Repository: hzjken/HFT-price-prediction
Branch: master
Commit: ffa850903027
Files: 6
Total size: 14.1 MB
Directory structure:
gitextract_hkpi1sqm/
├── README.md
├── data.csv
├── features.txt
├── lgbm.joblib
├── modelling_pipeline.py
└── rf.joblib
================================================
FILE CONTENTS
================================================
================================================
FILE: README.md
================================================
# HFT-price-prediction
A project of using machine learning model (tree-based) to predict instrument price up or down in high frequency trading.
## Project Background
A data science hands-on exercise of a high frequency trading company.
## Task
To build a model with the given data to predict whether the trading price will go up or down in a short future. (classification problem)
## Data Explanation
### Feature Columns
timestamp str, datetime string.
bid_price float, price of current bid in the market.
bid_qty float, quantity currently available at the bid price.

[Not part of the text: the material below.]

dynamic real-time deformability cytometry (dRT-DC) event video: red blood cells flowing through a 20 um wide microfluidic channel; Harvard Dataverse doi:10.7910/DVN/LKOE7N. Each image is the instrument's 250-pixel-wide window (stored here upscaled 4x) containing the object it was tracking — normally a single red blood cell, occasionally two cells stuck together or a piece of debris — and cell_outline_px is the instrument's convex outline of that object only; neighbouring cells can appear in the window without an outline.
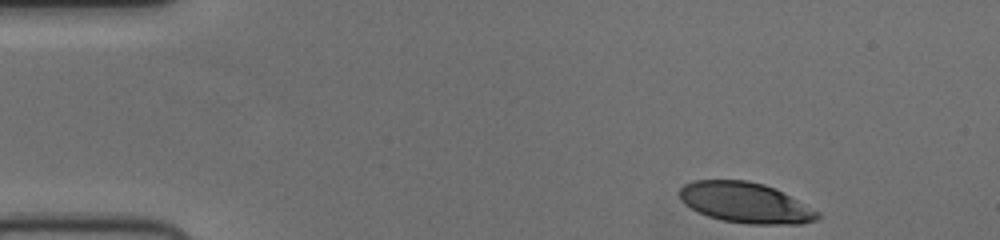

bid_price float, price of current ask in the market.
ask_qty float, quantity currently available at the ask price.
trade_price float, last traded price.
sum_trade_1s float, sum of quantity traded over the last second.
bid_advance_time float, seconds since bid price last advanced.
ask_advance_time float, seconds since ask price last advanced.
last_trade_time float, seconds since last trade.
### Labels
_1s_side int
_3s_side int
_5s_side int
Labels indicate what is type of the first event that will happen in the next x seconds, where:
0 -- No price change.
1 -- Bid price decreased.
2 -- Ask price increased.
## Process
### Preprocessing
data type conversion: **`preprocessing()`**
data check: **`check_null()`**
missing value handling: **`fill_null()`**,
based on the null check and basic logic, most of the sum_trade_1s null value happens when last_trade_time larger
than 1 sec (in this case sum_trade_1s should be 0). Therefore, we make an assumption that all the sum_trade_1s null
value could be filled with 0. Based on such assumption, last_trade_time can be filled with last_trade_time of the
previous record plus a time movement if record interval is smaller than 1 sec.
### Feature Engineering
correlation filter: **`correlation_filter.filter()`**, remove columns that are highly correlated to reduce data redundancy.
logical feature engineering: **`feature_eng.basic_features()`**, build up some features based on trading logic.
time-rolling feature engineering: **`feature_eng.lag_rolling_features()`**, build up features by lagging and rolling of time-series.
### Feature Selection
**`feature_selection.select()`**, Hybrid approach of genetic algorithm selection plus feature importance selection.
genetic algorithm selection: **`feature_selection.GA_features()`**
feature importance selection: **`feature_selection.rf_imp_features()`**
### Modelling
Ensemble of lightGBM and random forest model.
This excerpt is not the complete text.